Ms Sturgeon added: "The fact is that against this virus we sometimes have to be tough. Half measures often don't work.

"What you'll find is they will still inflict economic pain and harm but they will not have the required public health impact."

The First Minister said she will soon bring in a new strategic framework to deal with the virus.

She said: "These are the tough but necessary restrictions that we're asking everyone to abide by as we try to make sure the virus does not run out of control.

"In return, the Government will continue to strengthen Test and Protect, we will do all we can to encourage and support people to comply with the advice, including the self-isolation ... and we will work with businesses to ensure that they can trade safely with as much normality as is possible during a pandemic.

"And we will be bringing all of this work together in a new strategic framework to guide us through the next phase of this pandemic.

"And that will be debated in Parliament after the October break."

On Monday, Ms Sturgeon said she will seek to align a planned tiered alert system as closely with the rest of the UK as possible.

Prime Minister Boris Johnson has set out a three-tier system for England, with areas classed as medium, high or very high risk.

Ms Sturgeon said the Scottish Government is "mindful" of the fact the minimum requirements of the third tier alert level may not be enough to bring the R level below one.

She said there will be further discussions in the coming days, adding: "If you thought the tier three announced in England yesterday wasn't sufficient, you could toughen up what the minimum of that tier three was, or you could have another tier above that.

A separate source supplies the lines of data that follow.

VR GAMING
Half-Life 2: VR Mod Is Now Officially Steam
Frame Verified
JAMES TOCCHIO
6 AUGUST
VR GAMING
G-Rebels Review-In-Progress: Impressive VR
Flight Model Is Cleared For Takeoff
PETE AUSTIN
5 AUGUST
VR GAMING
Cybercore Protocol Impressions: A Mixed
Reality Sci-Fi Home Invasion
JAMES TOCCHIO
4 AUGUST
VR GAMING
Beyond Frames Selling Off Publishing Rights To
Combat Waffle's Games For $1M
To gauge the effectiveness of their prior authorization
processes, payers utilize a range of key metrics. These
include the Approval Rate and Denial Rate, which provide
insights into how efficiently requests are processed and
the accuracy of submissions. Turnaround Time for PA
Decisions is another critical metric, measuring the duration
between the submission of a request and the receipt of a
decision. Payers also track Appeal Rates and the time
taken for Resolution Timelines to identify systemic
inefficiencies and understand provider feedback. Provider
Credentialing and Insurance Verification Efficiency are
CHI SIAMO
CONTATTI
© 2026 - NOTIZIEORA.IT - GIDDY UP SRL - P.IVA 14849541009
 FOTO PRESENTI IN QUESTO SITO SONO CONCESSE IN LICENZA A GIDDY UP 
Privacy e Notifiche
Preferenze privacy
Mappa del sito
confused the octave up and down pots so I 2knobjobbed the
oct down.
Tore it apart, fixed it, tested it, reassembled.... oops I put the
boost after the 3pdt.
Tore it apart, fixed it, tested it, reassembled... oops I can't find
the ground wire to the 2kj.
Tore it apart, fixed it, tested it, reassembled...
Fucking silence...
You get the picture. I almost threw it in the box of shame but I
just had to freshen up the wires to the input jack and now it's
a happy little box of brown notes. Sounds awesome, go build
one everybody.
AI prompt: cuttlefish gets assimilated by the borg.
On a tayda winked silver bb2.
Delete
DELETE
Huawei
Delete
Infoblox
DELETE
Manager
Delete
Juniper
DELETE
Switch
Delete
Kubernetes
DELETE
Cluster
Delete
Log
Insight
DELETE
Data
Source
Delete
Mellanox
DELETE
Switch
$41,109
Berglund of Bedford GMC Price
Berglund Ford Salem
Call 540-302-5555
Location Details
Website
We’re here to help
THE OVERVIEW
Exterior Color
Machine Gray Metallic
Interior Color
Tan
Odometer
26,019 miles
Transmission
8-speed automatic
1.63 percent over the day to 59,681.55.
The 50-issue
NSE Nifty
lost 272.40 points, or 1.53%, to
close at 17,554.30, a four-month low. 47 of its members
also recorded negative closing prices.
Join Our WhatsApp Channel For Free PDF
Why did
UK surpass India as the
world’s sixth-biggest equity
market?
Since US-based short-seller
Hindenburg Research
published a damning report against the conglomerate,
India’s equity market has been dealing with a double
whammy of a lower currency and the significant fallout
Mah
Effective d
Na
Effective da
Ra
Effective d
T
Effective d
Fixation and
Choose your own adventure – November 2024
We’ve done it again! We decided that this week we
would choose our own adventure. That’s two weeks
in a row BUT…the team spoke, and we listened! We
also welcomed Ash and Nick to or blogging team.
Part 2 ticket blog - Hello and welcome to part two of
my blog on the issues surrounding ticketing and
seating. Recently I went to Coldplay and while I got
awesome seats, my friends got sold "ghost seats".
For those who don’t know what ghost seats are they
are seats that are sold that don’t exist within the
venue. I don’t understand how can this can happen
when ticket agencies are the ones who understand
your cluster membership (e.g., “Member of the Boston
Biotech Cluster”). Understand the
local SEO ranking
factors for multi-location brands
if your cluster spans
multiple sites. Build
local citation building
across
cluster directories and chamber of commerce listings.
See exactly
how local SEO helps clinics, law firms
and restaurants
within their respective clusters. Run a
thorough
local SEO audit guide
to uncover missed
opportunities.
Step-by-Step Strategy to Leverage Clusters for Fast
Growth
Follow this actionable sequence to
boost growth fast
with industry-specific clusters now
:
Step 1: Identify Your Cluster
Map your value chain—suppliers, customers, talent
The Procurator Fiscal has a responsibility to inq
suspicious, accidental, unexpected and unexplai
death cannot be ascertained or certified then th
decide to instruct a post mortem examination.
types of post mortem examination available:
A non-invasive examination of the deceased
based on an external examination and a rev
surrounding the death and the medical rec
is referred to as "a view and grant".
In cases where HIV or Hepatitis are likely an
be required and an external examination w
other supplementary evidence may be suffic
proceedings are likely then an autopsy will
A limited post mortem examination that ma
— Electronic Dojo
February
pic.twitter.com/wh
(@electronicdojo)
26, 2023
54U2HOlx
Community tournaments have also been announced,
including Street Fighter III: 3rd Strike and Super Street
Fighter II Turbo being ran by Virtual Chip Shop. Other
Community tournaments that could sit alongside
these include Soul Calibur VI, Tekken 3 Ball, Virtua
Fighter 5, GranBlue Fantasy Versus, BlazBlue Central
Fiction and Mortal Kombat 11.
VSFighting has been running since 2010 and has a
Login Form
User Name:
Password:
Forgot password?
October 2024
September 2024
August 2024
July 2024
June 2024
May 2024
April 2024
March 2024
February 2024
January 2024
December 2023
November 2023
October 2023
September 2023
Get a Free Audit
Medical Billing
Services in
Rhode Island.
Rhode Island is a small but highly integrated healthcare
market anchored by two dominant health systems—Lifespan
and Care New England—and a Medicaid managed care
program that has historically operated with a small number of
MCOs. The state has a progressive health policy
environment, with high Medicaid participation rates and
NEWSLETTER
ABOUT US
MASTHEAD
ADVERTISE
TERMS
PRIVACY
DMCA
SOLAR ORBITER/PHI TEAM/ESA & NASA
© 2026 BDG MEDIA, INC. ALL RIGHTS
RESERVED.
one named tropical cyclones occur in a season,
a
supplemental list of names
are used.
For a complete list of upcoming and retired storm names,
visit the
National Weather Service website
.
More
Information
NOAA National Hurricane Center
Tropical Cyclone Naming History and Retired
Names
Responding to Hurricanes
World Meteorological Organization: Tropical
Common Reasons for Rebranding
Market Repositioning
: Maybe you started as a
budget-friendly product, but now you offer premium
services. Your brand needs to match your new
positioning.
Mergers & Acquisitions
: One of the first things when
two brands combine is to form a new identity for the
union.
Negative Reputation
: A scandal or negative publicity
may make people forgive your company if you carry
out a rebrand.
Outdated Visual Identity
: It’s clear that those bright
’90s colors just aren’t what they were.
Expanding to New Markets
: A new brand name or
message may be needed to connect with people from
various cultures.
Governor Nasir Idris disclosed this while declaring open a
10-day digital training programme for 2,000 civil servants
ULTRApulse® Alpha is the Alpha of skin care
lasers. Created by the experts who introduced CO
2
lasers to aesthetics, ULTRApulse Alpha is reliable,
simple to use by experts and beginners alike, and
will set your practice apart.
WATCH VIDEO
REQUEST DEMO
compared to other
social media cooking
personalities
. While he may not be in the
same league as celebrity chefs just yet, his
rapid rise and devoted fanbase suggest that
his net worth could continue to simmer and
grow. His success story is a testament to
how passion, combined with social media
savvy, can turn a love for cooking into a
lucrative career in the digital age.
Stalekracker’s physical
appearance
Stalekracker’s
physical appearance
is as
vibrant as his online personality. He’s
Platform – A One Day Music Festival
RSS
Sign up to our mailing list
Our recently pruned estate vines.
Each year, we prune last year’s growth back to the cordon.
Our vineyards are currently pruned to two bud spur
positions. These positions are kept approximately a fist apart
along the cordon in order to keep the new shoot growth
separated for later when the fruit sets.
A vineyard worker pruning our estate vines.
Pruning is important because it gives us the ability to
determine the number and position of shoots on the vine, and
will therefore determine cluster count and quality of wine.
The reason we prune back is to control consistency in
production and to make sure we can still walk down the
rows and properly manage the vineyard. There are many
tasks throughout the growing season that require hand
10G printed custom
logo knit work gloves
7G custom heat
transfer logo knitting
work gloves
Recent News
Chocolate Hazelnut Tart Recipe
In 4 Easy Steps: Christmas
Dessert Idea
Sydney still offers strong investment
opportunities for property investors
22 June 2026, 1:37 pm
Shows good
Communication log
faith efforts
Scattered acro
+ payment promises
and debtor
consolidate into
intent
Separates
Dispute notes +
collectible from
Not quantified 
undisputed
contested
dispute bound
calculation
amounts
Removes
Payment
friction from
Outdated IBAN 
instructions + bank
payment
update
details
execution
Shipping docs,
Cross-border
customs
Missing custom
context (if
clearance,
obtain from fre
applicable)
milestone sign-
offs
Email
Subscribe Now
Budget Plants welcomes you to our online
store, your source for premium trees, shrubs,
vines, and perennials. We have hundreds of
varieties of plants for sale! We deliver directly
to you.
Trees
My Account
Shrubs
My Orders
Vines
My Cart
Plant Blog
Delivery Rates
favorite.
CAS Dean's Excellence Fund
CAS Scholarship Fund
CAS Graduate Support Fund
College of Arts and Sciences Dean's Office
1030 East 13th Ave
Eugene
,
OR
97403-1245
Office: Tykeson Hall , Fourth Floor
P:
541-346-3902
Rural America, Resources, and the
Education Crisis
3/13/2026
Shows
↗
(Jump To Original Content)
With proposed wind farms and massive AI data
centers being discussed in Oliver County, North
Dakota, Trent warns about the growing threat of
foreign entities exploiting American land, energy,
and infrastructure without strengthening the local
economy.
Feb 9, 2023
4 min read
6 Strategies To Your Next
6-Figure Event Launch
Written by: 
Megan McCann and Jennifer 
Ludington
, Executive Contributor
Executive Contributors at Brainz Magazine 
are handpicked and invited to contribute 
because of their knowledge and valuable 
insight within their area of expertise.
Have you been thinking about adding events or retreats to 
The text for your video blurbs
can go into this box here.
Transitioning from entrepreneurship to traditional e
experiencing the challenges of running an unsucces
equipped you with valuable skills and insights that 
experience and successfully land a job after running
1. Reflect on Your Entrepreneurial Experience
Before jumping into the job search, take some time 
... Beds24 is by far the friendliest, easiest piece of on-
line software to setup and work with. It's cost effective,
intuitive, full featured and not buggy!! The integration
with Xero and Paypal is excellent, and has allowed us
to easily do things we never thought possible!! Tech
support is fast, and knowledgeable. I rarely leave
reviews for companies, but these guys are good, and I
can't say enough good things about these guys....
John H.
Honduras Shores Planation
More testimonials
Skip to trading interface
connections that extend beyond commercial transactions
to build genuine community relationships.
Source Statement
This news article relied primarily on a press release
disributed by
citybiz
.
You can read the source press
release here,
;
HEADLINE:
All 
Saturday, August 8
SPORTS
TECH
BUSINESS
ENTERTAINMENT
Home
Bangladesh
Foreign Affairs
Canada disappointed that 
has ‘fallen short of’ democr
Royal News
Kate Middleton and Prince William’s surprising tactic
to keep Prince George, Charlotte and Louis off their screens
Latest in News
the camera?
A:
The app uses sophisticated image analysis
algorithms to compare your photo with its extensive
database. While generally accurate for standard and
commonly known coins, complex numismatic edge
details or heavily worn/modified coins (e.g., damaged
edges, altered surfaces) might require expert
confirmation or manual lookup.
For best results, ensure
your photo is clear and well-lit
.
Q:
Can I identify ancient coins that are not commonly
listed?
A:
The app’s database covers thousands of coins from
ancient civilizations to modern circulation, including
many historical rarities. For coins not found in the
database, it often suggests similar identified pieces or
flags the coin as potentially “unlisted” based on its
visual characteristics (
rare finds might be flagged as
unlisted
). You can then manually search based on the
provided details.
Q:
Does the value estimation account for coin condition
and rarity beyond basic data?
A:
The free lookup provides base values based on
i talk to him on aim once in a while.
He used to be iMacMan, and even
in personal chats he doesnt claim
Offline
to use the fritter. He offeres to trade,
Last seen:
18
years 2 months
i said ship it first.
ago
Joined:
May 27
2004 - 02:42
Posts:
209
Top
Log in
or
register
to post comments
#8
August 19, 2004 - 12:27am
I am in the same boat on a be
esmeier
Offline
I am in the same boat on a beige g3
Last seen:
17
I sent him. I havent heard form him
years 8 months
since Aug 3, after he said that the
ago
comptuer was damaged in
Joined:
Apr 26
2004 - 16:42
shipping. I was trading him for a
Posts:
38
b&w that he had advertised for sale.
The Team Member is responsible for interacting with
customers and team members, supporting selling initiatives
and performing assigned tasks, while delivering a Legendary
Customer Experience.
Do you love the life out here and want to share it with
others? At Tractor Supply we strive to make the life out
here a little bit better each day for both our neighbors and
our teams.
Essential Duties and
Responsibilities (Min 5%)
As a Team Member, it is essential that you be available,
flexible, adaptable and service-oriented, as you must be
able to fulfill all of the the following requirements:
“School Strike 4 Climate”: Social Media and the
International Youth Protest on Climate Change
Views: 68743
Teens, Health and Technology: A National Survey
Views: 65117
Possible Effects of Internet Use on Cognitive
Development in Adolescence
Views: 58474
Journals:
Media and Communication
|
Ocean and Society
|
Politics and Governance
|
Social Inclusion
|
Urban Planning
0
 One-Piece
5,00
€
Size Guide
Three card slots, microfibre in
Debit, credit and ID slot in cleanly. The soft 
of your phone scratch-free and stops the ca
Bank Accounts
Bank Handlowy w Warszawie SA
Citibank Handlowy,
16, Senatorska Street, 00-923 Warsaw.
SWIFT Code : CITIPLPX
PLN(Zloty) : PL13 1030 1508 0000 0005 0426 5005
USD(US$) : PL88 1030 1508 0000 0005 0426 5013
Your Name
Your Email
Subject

"These are the options we will consider over the next few days before bringing them to Parliament after the October break."

The First Minister also called for solidarity for those asked to self-isolate after coming into contact with coronavirus.

"We should all think about if we can help somebody else if they have to self-isolate," she said.

"If you haven't done this already, now is the time to be able to speak to friends, family or neighbours to make sure that you have a way of getting in touch with each other if you need to.

"One of the things that we've seen throughout this pandemic is the extent to which people have reached out to help their loved ones, their neighbours and their wider communities.

"Self-isolation over these next few months is going to be a really important way in which we can all show that sense of solidarity and help to break the chains of transmission."

Giving an update on the daily coronavirus figures, she said the death toll of people who first tested positive for the virus within the previous 28 days has risen to 2,557.

A total of 41,256 people have now tested positive in Scotland, up from 39,959 on Monday.

The new positive cases represent 17.2% of newly tested individuals, up from 17.1% the previous day.

Of the new cases, 419 are in Greater Glasgow and Clyde, 337 in Lanarkshire, 191 in Lothian and 95 in Ayrshire and Arran.

There are 527 people in hospital confirmed to have the virus, up 40 in 24 hours.

Of these patients, 35 are in intensive care, down by one.